Example: If Name receives a \5,000 donation earmarked for a community garden, only \1,000 of that can be spent this year; the remaining \$4,000 should be reserved for later use.

Fund Accounting

Non-profits commonly use fund accounting to segregate resources based on restrictions set by donors or grants.

Example: An NPO has three funds:

  1. General Fund: unrestrictive funds for any use.
  2. Project Fund: funds only used for specific projects, like a literacy program.
  3. Emergency Fund: reserved for unforeseen circumstances.

This separation makes it easier to report to donors and ensure compliance with their wishes. 🌟

Preparing Financial Statements for Non-Profits

Non-profits prepare financial statements including:

  • Statement of Financial Position (similar to a balance sheet)
  • Statement of Activities (similar to an income statement)
  • Statement of Cash Flows

Example of a Statement of Activities:

A Statement of Activities typically includes:

  • Revenues from donations, grants, and fundraising.
  • Program expenses (expenses to carry out NPO missions).
  • Administrative expenses (overhead costs necessary to operate).

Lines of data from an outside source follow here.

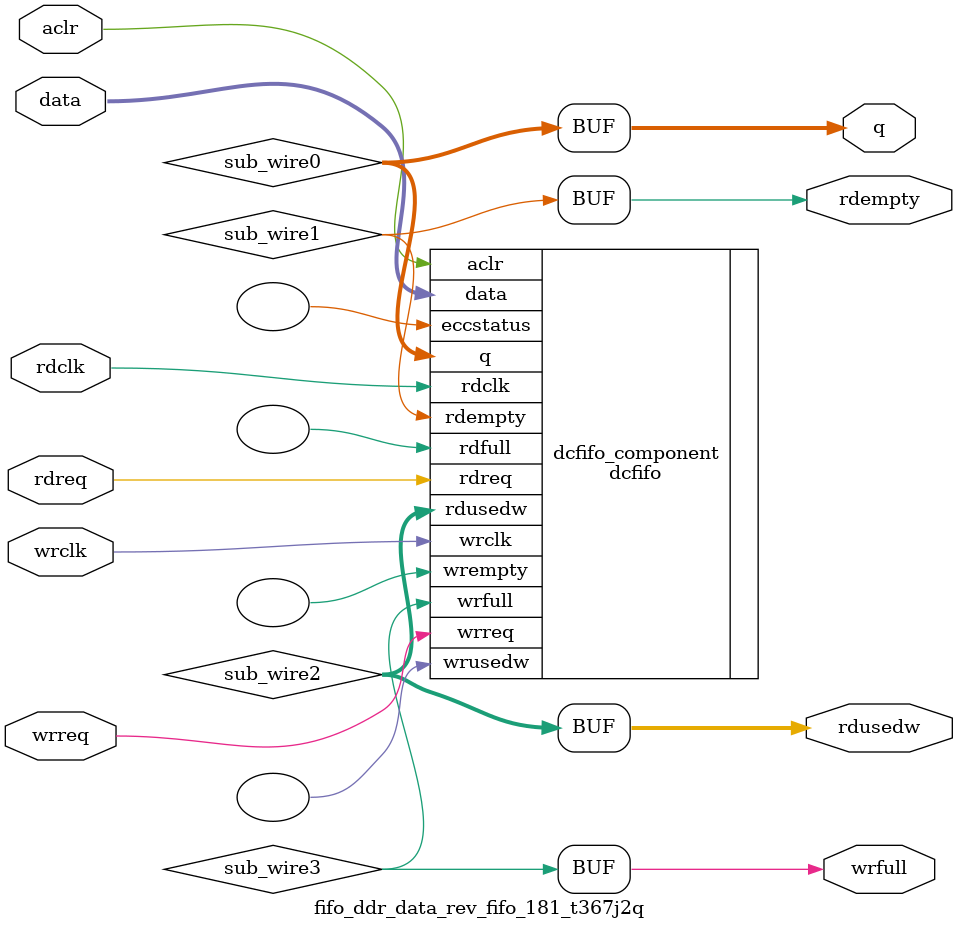
<source format=v>



`timescale 1 ps / 1 ps
// synopsys translate_on
module  fifo_ddr_data_rev_fifo_181_t367j2q  (
    aclr,
    data,
    rdclk,
    rdreq,
    wrclk,
    wrreq,
    q,
    rdempty,
    rdusedw,
    wrfull);

    input    aclr;
    input  [511:0]  data;
    input    rdclk;
    input    rdreq;
    input    wrclk;
    input    wrreq;
    output [511:0]  q;
    output   rdempty;
    output [10:0]  rdusedw;
    output   wrfull;
`ifndef ALTERA_RESERVED_QIS
// synopsys translate_off
`endif
    tri0     aclr;
`ifndef ALTERA_RESERVED_QIS
// synopsys translate_on
`endif

    wire [511:0] sub_wire0;
    wire  sub_wire1;
    wire [10:0] sub_wire2;
    wire  sub_wire3;
    wire [511:0] q = sub_wire0[511:0];
    wire  rdempty = sub_wire1;
    wire [10:0] rdusedw = sub_wire2[10:0];
    wire  wrfull = sub_wire3;

    dcfifo  dcfifo_component (
                .aclr (aclr),
                .data (data),
                .rdclk (rdclk),
                .rdreq (rdreq),
                .wrclk (wrclk),
                .wrreq (wrreq),
                .q (sub_wire0),
                .rdempty (sub_wire1),
                .rdusedw (sub_wire2),
                .wrfull (sub_wire3),
                .eccstatus (),
                .rdfull (),
                .wrempty (),
                .wrusedw ());
    defparam
        dcfifo_component.enable_ecc  = "FALSE",
        dcfifo_component.intended_device_family  = "Arria 10",
        dcfifo_component.lpm_hint  = "DISABLE_DCFIFO_EMBEDDED_TIMING_CONSTRAINT=TRUE",
        dcfifo_component.lpm_numwords  = 2048,
        dcfifo_component.lpm_showahead  = "ON",
        dcfifo_component.lpm_type  = "dcfifo",
        dcfifo_component.lpm_width  = 512,
        dcfifo_component.lpm_widthu  = 11,
        dcfifo_component.overflow_checking  = "ON",
        dcfifo_component.rdsync_delaypipe  = 5,
        dcfifo_component.read_aclr_synch  = "OFF",
        dcfifo_component.underflow_checking  = "ON",
        dcfifo_component.use_eab  = "ON",
        dcfifo_component.write_aclr_synch  = "OFF",
        dcfifo_component.wrsync_delaypipe  = 5;


endmodule



</source>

This transparency allows stakeholders to see how funds are used and ensure accountability.

Conclusion

In this lesson, we've learned about the unique aspects of accounting for non-profit organisations. Non-profits play a vital role in society and their accounting practices reflect their focus on social goals rather than profit. By understanding the principles behind non-profit accounting, you can appreciate how these organisations maintain accountability and transparency.

Study Notes

  • Non-profit organisations focus on societal benefits, not profits.
  • Key financial terms include revenue, expenses, and net assets.
  • Fund accounting helps segregate funds for specific purposes.
  • Financial statements for non-profits include Statement of Financial Position and Statement of Activities.
  • Transparency is crucial for non-profits to maintain stakeholder trust.